テンペル・タットル彗星(‐すいせい、55P/Tempel-Tuttle)は、1865年12月19日から翌年にかけエルンスト・テンペルとホレース・タットルが発見した、周期33年の周期彗星である。 しし座流星群の母天体でもある。
なお、ペルセウス座流星群の母天体であるスイフト・タットル彗星とは無関係である。
テンペル・タットル彗星は、1865年12月19日にフランスのマルセイユの天文学者エルンスト・テンペルが発見し、翌1866年1月6日にアメリカのハーバード大学天文台のホレース・タットルが独立に発見した。 1月11日に近日点を通過し、5等級まで明るくなった。

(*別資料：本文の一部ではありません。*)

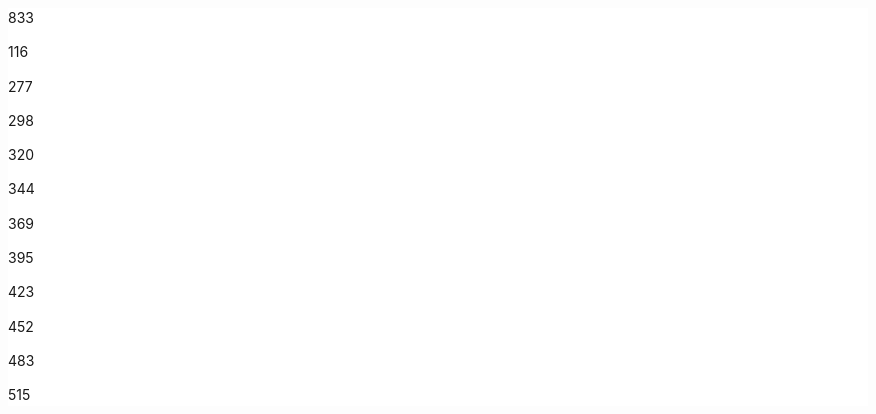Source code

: </td>
      <td width="51">

833

</td>
    </tr>
    <tr>
      <td width="51">

116

</td>
      <td width="51">

277

</td>
      <td width="51">

298

</td>
      <td width="51">

320

</td>
      <td width="51">

344

</td>
      <td width="51">

369

</td>
      <td width="51">

395

</td>
      <td width="51">

423

</td>
      <td width="51">

452

</td>
      <td width="51">

483

</td>
      <td width="51">

515
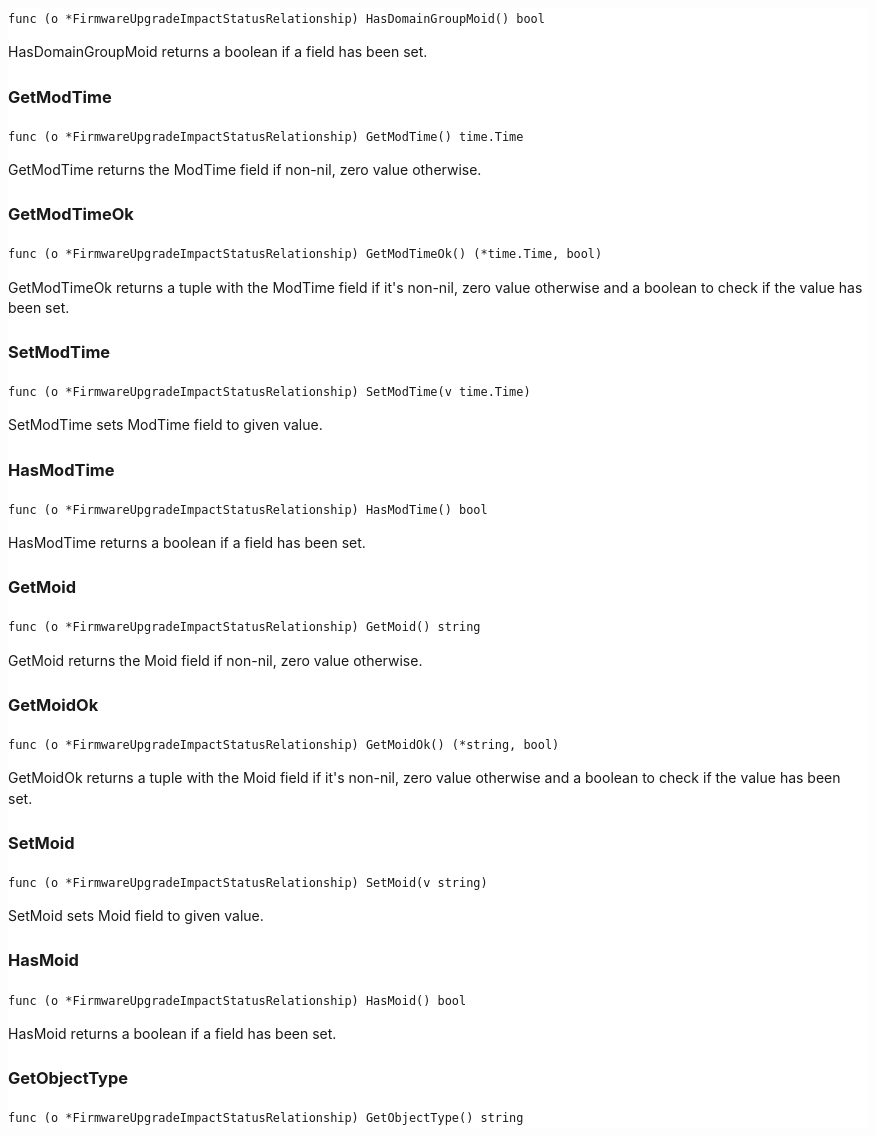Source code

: `func (o *FirmwareUpgradeImpactStatusRelationship) HasDomainGroupMoid() bool`

HasDomainGroupMoid returns a boolean if a field has been set.

### GetModTime

`func (o *FirmwareUpgradeImpactStatusRelationship) GetModTime() time.Time`

GetModTime returns the ModTime field if non-nil, zero value otherwise.

### GetModTimeOk

`func (o *FirmwareUpgradeImpactStatusRelationship) GetModTimeOk() (*time.Time, bool)`

GetModTimeOk returns a tuple with the ModTime field if it's non-nil, zero value otherwise
and a boolean to check if the value has been set.

### SetModTime

`func (o *FirmwareUpgradeImpactStatusRelationship) SetModTime(v time.Time)`

SetModTime sets ModTime field to given value.

### HasModTime

`func (o *FirmwareUpgradeImpactStatusRelationship) HasModTime() bool`

HasModTime returns a boolean if a field has been set.

### GetMoid

`func (o *FirmwareUpgradeImpactStatusRelationship) GetMoid() string`

GetMoid returns the Moid field if non-nil, zero value otherwise.

### GetMoidOk

`func (o *FirmwareUpgradeImpactStatusRelationship) GetMoidOk() (*string, bool)`

GetMoidOk returns a tuple with the Moid field if it's non-nil, zero value otherwise
and a boolean to check if the value has been set.

### SetMoid

`func (o *FirmwareUpgradeImpactStatusRelationship) SetMoid(v string)`

SetMoid sets Moid field to given value.

### HasMoid

`func (o *FirmwareUpgradeImpactStatusRelationship) HasMoid() bool`

HasMoid returns a boolean if a field has been set.

### GetObjectType

`func (o *FirmwareUpgradeImpactStatusRelationship) GetObjectType() string`
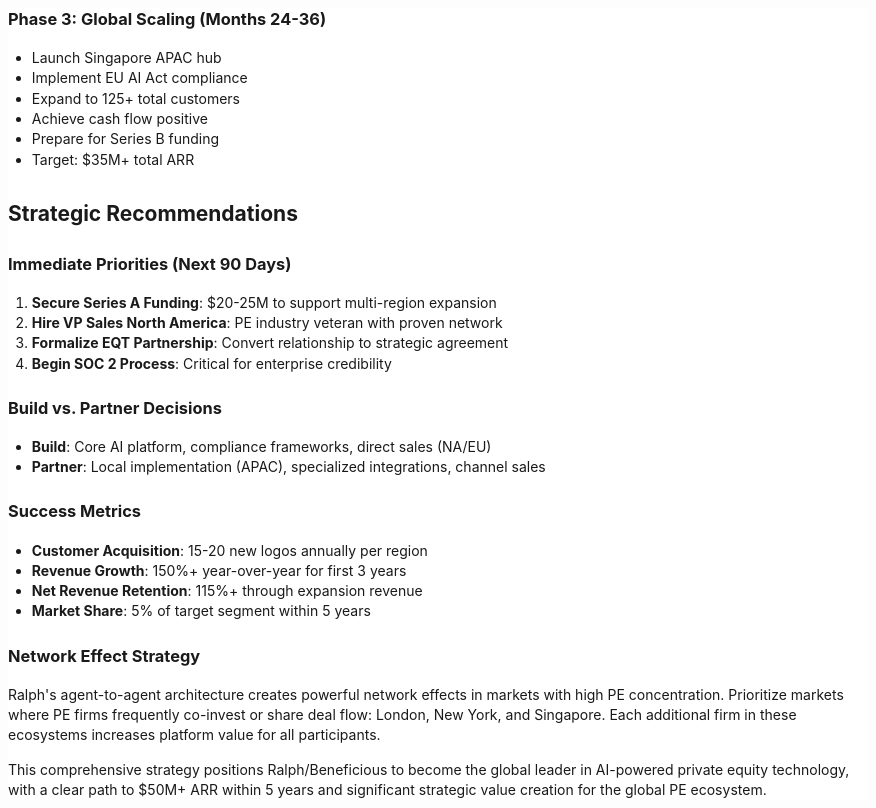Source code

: ### Phase 3: Global Scaling (Months 24-36)
- Launch Singapore APAC hub
- Implement EU AI Act compliance
- Expand to 125+ total customers
- Achieve cash flow positive
- Prepare for Series B funding
- Target: $35M+ total ARR

## Strategic Recommendations

### Immediate Priorities (Next 90 Days)
1. **Secure Series A Funding**: $20-25M to support multi-region expansion
2. **Hire VP Sales North America**: PE industry veteran with proven network
3. **Formalize EQT Partnership**: Convert relationship to strategic agreement
4. **Begin SOC 2 Process**: Critical for enterprise credibility

### Build vs. Partner Decisions
- **Build**: Core AI platform, compliance frameworks, direct sales (NA/EU)
- **Partner**: Local implementation (APAC), specialized integrations, channel sales

### Success Metrics
- **Customer Acquisition**: 15-20 new logos annually per region
- **Revenue Growth**: 150%+ year-over-year for first 3 years
- **Net Revenue Retention**: 115%+ through expansion revenue
- **Market Share**: 5% of target segment within 5 years

### Network Effect Strategy
Ralph's agent-to-agent architecture creates powerful network effects in markets with high PE concentration. Prioritize markets where PE firms frequently co-invest or share deal flow: London, New York, and Singapore. Each additional firm in these ecosystems increases platform value for all participants.

This comprehensive strategy positions Ralph/Beneficious to become the global leader in AI-powered private equity technology, with a clear path to $50M+ ARR within 5 years and significant strategic value creation for the global PE ecosystem.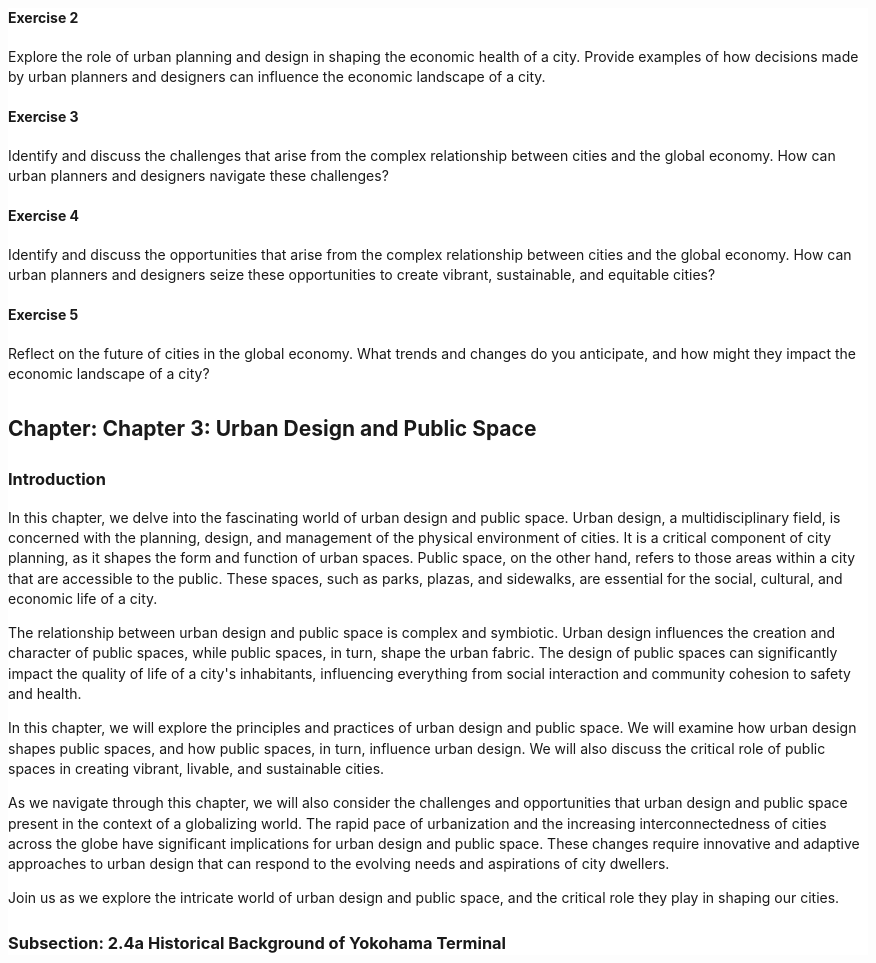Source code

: #### Exercise 2
Explore the role of urban planning and design in shaping the economic health of a city. Provide examples of how decisions made by urban planners and designers can influence the economic landscape of a city.

#### Exercise 3
Identify and discuss the challenges that arise from the complex relationship between cities and the global economy. How can urban planners and designers navigate these challenges?

#### Exercise 4
Identify and discuss the opportunities that arise from the complex relationship between cities and the global economy. How can urban planners and designers seize these opportunities to create vibrant, sustainable, and equitable cities?

#### Exercise 5
Reflect on the future of cities in the global economy. What trends and changes do you anticipate, and how might they impact the economic landscape of a city?

## Chapter: Chapter 3: Urban Design and Public Space

### Introduction

In this chapter, we delve into the fascinating world of urban design and public space. Urban design, a multidisciplinary field, is concerned with the planning, design, and management of the physical environment of cities. It is a critical component of city planning, as it shapes the form and function of urban spaces. Public space, on the other hand, refers to those areas within a city that are accessible to the public. These spaces, such as parks, plazas, and sidewalks, are essential for the social, cultural, and economic life of a city.

The relationship between urban design and public space is complex and symbiotic. Urban design influences the creation and character of public spaces, while public spaces, in turn, shape the urban fabric. The design of public spaces can significantly impact the quality of life of a city's inhabitants, influencing everything from social interaction and community cohesion to safety and health.

In this chapter, we will explore the principles and practices of urban design and public space. We will examine how urban design shapes public spaces, and how public spaces, in turn, influence urban design. We will also discuss the critical role of public spaces in creating vibrant, livable, and sustainable cities.

As we navigate through this chapter, we will also consider the challenges and opportunities that urban design and public space present in the context of a globalizing world. The rapid pace of urbanization and the increasing interconnectedness of cities across the globe have significant implications for urban design and public space. These changes require innovative and adaptive approaches to urban design that can respond to the evolving needs and aspirations of city dwellers.

Join us as we explore the intricate world of urban design and public space, and the critical role they play in shaping our cities.




### Subsection: 2.4a Historical Background of Yokohama Terminal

しかし、1899年ごろに予想された次の回帰は観測されず、行方不明になっていた。
いっぽう、発見の数年後、イギリスのジョン・ハインドが、868年と1366年の彗星がテンペル・タットル彗星かもしれないと示唆していた。 1933年に日本の神田茂は、詳しい分析をおこない、868年の彗星は無関係だが、中国で観測された1366年の彗星はテンペル・タットル彗星だと結論した。
1965年、ドイツの天文計算局のヨアヒム・シュバルトは、過去500年にわたる軌道計算をおこない、1366年の彗星だけでなく、ドイツのゴットフリート・キルヒが観測した1699年の彗星もテンペル・タットル彗星だと証明した。 こうして得られた3回の回帰のデータをもとに再び軌道計算した結果、彗星は1965年に回帰していたはずだと予言した。 実際に、1965年6月30日に南アフリカのベスターが撮影した写真に、テンペル・タットル彗星が写っていた。 このときの光度はわずか16等級だった。
1998年の回帰は、予想されていた最初の回帰である。
しし座流星群 [編集]
1967年、イタリアのジョヴァンニ・スキアパレッリは、テンペル・タットル彗星がしし座流星群の流星物質とほぼ同じ軌道であることを発見し、母天体ではないかと指摘した。 彗星が流星群の母天体だとされたのは、これが2番目である。 なお、最初の例は、ペルセウス座流星群の母天体であるスイフト・タットル彗星で、これもまたスキアパレッリの指摘である。
テンペル・タットル彗星は軌道傾斜角が162°の逆行軌道なので、この彗星起源のダストは地球にほぼ正面衝突し、相対速度は72 km/sに達する。これは全ての流星群の中で最も速い。 このため、微小なダストも明るい流星になり、しし座流星群で多くの流星が観測される一因になっている。